In the beginning there was the M4 service station...

It’s ok to not know what you need to do next and figure things out as you go. Your core values never leave you. Trust your gut.

3 min read

Written by
Owen Richards

Chief Product Nerd

Owen Profile
Mental health - Ow

Six months before Big Lemon was really a thing, we would hang out at M4 service stations on leave from the day job, daydreaming about doing this every day.

We’d hussle for meetings with anyone interested in working with us, because that’s an obvious thing to aim for. We didn’t know any different. More meetings = more cash = we get to do this full time. It always stuck with me: crap coffee and long drives paled in comparison to the thrill of getting in front of people, talking about their ideas, and doing something that mattered to us.

Our mission extended as far as “let’s just keep doing this”.

I’m always in awe of companies that start with a social purpose from day one. How do you not get overwhelmed by that? How do you even know that’s what you need to do? Maybe I’m just playing down our achievement, but we just did what felt right at the time. If something didn’t sit right, we’d talk about it and do something about it. Follow your gut, right?

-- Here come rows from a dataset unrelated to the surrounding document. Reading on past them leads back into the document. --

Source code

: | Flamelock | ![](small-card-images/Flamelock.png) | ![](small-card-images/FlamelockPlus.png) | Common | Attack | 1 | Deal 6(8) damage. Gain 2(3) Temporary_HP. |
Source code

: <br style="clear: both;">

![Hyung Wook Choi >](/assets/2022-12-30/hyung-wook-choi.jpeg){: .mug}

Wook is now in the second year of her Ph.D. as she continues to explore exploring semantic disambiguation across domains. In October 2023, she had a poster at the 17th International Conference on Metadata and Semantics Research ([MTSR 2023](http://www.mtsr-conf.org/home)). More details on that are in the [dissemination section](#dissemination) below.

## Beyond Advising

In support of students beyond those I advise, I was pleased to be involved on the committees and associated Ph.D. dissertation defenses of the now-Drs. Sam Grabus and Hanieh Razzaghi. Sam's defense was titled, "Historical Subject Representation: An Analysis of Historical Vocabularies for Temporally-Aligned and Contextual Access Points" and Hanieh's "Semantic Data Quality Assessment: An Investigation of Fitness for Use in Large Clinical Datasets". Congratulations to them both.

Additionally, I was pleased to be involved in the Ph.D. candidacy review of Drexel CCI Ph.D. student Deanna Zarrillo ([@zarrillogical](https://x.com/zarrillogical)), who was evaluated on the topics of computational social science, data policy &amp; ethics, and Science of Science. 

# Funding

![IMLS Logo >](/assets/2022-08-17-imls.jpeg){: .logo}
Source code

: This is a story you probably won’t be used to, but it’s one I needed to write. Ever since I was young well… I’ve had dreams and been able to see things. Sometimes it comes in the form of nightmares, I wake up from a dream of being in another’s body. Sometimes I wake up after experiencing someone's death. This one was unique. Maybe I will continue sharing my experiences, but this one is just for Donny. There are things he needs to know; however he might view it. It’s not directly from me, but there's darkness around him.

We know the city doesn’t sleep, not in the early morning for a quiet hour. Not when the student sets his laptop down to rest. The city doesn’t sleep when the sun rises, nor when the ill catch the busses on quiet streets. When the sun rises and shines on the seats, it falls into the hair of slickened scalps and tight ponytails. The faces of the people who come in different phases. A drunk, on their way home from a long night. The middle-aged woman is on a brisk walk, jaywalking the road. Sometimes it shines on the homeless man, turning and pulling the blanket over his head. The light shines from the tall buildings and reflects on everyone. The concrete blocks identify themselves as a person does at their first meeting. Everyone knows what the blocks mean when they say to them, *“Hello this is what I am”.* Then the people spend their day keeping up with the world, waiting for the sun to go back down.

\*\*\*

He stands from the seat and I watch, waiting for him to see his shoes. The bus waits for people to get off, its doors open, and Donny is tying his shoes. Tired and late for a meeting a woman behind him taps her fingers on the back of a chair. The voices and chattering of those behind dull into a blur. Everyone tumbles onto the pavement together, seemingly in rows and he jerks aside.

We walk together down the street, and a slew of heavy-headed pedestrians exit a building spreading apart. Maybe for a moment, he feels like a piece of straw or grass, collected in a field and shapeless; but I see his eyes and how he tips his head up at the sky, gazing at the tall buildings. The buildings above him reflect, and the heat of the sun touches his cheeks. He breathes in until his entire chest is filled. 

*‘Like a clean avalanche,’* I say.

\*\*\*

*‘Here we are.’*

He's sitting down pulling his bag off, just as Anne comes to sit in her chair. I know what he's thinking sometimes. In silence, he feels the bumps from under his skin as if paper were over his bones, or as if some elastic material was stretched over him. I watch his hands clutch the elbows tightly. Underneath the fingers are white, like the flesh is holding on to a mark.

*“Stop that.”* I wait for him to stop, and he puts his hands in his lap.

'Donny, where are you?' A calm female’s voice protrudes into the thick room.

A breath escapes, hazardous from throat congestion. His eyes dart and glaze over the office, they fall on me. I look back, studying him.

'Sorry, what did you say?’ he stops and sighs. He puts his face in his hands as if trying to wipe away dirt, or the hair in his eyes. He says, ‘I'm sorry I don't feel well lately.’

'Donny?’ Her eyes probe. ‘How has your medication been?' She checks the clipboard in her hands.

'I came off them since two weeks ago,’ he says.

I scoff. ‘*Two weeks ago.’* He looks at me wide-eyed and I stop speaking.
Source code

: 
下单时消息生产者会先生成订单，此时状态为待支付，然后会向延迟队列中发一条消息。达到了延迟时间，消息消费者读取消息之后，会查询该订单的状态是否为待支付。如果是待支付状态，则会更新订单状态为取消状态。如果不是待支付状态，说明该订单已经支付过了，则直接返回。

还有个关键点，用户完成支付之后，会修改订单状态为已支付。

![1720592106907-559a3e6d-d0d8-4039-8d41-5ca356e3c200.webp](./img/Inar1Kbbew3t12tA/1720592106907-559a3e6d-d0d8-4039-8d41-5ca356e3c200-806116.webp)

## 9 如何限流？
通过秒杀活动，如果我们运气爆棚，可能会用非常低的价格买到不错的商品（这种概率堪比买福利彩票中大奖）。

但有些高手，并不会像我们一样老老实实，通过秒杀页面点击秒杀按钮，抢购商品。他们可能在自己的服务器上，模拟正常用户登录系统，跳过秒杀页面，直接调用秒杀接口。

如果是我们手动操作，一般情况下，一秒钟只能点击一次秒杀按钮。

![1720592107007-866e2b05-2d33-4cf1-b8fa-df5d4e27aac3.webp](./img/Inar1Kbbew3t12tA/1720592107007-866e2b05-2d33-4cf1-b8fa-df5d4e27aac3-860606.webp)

Luckily for us, our only expense for the first few years was our wage, but it felt like we were cheating the system. People big-up how hard it is to start a business and what a grand thing it is to take on. We just needed to hit our monthly £5k to make ends meet, and more or less managed to by scraping by with odd bits of work.

Back-patting and congratulations at events always felt like they were clapping for someone else. Why would someone applaud what we’d done? We weren’t a real startup and barely a business. We weren’t doing anything new.

I’m lying if I say it was easy - we tried so many gimmicky marketing things to reach new people, like a brewery-specific campaign, and jumped on anyone that could make an introduction. We chased every lead and dealt with the heartbreak along the way, all while trying to fulfil the projects we’d sold. We evolved slowly: brought in our first hires, got an office, started building better products, but it was always just the next natural thing to do. There was still no big plan, even with a team of four and £120k+ of revenue. “Let’s just keep doing this!”

I was lucky enough to go to an R&D conference at Massachusetts Institute of Technology (MIT) in 2018. The timing wasn’t great, I had depression at the time. As we’d go around introducing ourselves to these amazing people, incredibly smart lecturers and authors like Bill Aulet, I felt like such a fraud. Look at all these great people pitching their world changing business ideas, expressing passion and the reason they existed. Honestly, I was just there to absorb and get inspired. I didn’t want to introduce myself, I was happy just observing, learning and having a good time. We weren’t people that changed the world. That wasn’t us.

As we now embark on a new era for Big Lemon, I can’t help reflecting on how fundamentally different things are, yet still the same. I’m humbled to be working with such amazing people. We’d be nowhere without them. I feel astounded on a daily basis when our intelligent team talks about this company, the great work we’re doing, and the difference we’re making. My inner reaction is always “what, this Big Lemon?” I believe we’re still that same company that does right by others, but I can actually say now that we are a force for change.

Right now I’m doing everything I can to enjoy the journey. I’m still too impatient and consumed by anxiety, worrying too much about uncertainties, it sucks, but one thing I’ve never questioned is if we’re on the right path. You never know what the path is going to look like, but you trust that you’ll figure it out along the way. Trust your gut.

If I could go back to MIT now, I’d feel so proud telling them about how we’re changing the world through Tech With Purpose. I’m still an introvert at heart, happier to observe, learn and have a good time, but it’s amazing what insights a few years down the right path leads to.

I can’t help but think back to those M4 services days, and appreciate how far we’ve come. We never had any burning desire to get to where we are. We were happy plodding along and doing good, bit by bit. I’m grateful for Kieran always being there - they’re wrong when they say never start a business with your friend. Just pick the right friend. I’m so grateful for Sam, for making us value what we do more, being our north star, and helping us turn this dream into a reality, a real business. And I’m beyond grateful to the whole team - what an amazing bunch.

I will never look back and think about the time we couldn’t afford to take a salary over Christmas, or when a project made me genuinely fear the Slack notification. I think I’ll look back and appreciate the time I spent with amazing people, doing what truly warms my heart, having a positive impact on the world around us.

So, for now, let’s just keep doing this.